Sunday, April 15, 2012

50 years

In 1960, a young lady from Southern Alabama, Harper Lee, 34, won the Pulitzer Prize with To Kill a Mockingbird. She had quit her job at the ticket office of an Airline to write the novel, it was her first and her last, because she never published anything else since then. In 1962, 50 years ago, the book-based movie was shot, with Atticus Finch becoming the hero of the time. I watched the movie when in Huntsville, AL, one Sunday afternoon, and it jerked tears from me. The great Robert Duvall, Boo, if I remember right, brings the boy home after the attack; the little girl is shocked. I can see now -while I cook in my kitchen- Atticus and the girl sitting down the stairs of the front porch, the former asking for an explanation: why things like that happen? And the good Atticus giving the best answer, ever: you live here, in this beautiful place -the South is lovely!-, but in this life there is also ugly stuff.

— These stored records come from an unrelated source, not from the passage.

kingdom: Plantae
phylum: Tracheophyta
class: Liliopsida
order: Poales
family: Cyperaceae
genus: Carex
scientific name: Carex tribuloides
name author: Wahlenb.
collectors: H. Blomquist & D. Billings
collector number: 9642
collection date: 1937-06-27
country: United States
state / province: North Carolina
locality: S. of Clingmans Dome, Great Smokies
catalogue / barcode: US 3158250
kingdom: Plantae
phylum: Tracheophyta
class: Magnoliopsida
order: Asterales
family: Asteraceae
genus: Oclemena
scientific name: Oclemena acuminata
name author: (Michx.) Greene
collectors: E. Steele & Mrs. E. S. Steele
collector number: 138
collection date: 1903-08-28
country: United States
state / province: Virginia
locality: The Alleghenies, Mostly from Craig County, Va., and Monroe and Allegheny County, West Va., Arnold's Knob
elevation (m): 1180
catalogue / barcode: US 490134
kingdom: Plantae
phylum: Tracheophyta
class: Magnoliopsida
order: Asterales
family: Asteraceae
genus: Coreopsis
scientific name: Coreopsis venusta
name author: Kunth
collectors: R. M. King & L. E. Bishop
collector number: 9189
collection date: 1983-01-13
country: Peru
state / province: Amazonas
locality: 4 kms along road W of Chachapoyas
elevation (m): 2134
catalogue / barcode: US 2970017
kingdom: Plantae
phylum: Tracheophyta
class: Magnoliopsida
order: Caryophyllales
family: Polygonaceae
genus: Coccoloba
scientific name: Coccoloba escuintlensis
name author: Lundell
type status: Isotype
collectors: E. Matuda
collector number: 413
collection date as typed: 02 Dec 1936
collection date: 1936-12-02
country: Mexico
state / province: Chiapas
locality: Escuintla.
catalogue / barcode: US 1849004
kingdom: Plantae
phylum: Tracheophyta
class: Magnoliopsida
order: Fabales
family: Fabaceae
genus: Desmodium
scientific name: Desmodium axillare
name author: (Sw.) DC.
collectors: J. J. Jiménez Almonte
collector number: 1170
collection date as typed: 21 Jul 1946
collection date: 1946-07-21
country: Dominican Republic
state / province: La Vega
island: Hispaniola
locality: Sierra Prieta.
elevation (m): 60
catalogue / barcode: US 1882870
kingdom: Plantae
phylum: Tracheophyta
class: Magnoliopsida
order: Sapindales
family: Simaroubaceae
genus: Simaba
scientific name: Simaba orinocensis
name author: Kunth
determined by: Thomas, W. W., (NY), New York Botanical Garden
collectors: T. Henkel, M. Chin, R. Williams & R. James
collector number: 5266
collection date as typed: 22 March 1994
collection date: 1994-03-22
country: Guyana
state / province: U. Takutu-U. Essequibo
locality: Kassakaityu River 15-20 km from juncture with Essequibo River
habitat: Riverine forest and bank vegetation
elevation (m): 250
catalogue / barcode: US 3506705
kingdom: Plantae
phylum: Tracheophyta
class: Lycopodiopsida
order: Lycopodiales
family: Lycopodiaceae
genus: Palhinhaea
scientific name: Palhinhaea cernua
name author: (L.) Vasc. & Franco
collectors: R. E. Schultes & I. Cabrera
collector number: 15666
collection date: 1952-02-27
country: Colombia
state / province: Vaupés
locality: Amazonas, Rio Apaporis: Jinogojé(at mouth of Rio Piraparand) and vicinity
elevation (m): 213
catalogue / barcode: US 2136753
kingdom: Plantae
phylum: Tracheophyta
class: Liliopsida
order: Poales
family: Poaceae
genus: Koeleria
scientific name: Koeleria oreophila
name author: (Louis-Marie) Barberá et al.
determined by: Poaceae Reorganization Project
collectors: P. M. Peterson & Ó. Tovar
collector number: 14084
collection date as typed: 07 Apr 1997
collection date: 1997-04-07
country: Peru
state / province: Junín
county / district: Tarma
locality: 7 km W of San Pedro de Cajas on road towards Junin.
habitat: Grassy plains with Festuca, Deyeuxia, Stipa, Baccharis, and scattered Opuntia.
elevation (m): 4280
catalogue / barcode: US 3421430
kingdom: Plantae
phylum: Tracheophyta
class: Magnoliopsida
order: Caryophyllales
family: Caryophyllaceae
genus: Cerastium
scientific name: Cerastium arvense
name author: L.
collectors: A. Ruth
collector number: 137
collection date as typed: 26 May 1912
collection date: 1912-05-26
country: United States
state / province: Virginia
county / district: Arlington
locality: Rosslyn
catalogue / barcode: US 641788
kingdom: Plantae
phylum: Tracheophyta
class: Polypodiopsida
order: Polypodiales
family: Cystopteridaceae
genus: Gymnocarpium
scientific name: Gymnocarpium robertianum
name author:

The year Harper Lee was born, the great Spanish bullfighter, Juan Belmonte, was 34. Belmonte has dropped out school at the age of 8, but became a voracious reader during his life. He was a revolutionary bullfighter. Gerardo Diego, only a few years younger than him, wrote about him:


Yo canto al varón pleno,
al triunfador del mundo y de sí mismo
que al borde —un día y otro— del abismo
supo asomarse impávido y sereno.



I guess nobody could expect that Belmonte will end his days contravening the expected -a bull goring- and the verses. He was obsess with loneliness and the horrible -and unfair- pains of the vanishing senescence, and became more and more despaired with life and its glimmering and deceitful light. He ended up committing suicide in April 1962, 50 years ago; he shot himself in Utrera (South Seville).